= Cassianus Bassus =

Cassianus Bassus (Greek: Κασσιανός Βάσσος), called Scholasticus (lawyer), was one of the geoponici, a group of Greek and Latin writers on agricultural subjects. He lived at the end of the 6th or the beginning of the 7th century.

Bassus compiled from earlier writers a collection of agricultural literature; the principal source was Vindonius Anatolius. Dedicated to his son, also called Bassus, his work was entitled Eklogai peri georgias ("Selections on farming"); the usual Latin version of this title is Eclogae de re rustica.
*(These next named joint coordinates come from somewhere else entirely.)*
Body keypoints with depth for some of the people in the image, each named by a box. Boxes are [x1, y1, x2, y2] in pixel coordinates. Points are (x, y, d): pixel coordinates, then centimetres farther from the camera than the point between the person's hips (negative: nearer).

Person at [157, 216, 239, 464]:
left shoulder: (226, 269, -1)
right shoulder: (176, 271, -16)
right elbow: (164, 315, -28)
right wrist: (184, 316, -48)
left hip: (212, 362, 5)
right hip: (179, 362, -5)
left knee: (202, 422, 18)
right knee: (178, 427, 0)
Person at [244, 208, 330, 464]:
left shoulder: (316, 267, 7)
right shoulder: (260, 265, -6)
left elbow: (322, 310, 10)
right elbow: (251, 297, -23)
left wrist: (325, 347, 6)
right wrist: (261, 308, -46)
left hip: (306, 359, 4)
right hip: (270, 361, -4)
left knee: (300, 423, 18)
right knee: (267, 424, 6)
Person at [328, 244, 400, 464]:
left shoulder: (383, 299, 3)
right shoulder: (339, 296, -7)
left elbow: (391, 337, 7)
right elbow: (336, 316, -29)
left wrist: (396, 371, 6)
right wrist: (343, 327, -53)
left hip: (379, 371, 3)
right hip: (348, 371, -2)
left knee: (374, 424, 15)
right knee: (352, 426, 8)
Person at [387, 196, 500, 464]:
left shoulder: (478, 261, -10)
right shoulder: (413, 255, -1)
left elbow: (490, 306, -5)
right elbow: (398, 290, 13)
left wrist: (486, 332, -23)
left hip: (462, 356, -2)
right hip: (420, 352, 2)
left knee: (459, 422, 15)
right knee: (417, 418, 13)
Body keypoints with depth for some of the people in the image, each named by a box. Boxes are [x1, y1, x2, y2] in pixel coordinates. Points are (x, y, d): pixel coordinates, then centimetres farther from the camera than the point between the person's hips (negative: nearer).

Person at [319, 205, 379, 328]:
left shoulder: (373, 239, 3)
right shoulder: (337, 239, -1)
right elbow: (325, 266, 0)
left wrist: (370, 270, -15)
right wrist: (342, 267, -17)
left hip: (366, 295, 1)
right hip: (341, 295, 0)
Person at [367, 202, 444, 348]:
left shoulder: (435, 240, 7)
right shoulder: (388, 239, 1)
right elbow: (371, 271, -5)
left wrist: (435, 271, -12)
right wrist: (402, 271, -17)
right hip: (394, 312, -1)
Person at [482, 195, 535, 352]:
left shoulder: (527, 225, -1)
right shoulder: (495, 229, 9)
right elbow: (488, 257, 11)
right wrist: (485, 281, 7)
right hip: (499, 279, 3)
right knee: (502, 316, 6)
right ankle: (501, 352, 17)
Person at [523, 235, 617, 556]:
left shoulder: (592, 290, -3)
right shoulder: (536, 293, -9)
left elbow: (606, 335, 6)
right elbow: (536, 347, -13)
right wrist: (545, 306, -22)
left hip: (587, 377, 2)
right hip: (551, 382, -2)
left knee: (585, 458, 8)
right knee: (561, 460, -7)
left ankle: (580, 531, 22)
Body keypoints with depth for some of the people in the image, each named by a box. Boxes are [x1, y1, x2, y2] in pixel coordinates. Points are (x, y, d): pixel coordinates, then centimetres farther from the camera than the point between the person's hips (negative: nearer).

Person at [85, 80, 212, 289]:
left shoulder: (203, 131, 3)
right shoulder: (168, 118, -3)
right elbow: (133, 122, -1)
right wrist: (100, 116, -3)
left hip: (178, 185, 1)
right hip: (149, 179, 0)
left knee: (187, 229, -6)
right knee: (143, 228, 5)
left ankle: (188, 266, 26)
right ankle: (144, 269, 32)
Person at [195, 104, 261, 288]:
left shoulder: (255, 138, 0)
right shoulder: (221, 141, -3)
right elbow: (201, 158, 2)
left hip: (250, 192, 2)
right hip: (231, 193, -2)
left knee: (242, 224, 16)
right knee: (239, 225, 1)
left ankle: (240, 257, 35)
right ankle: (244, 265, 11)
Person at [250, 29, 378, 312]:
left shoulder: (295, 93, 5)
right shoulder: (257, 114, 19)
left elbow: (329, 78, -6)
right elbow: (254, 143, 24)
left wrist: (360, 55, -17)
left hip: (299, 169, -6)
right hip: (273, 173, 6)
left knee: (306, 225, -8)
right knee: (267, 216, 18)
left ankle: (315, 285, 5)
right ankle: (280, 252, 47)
The original Greek text of Cassianus Bassus has been lost, but some of the contents have survived as part of a collection entitled Geoponica, completed about the year 950 and dedicated to the emperor Constantine VII Porphyrogenitus. It contains a full list of the authorities drawn upon, and the subjects treated include agriculture, birds, bees, horses, cattle, sheep, dogs, fishes and the like. In addition, a 7th-century Middle Persian translation and two different Arabic language translations of respectively the 8th and 9th century have also survived.

According to a Byzantine tradition attributed to Cassianus Bassus, pig dung fertilizer should only be used for almond trees. Similar views were expressed by Columella, long pre-dating Islamic taboos related to the animal, though Ibn Bassal and some later writers from Yemen also recorded negative effects of pig dung "burning" (haraqa) plants.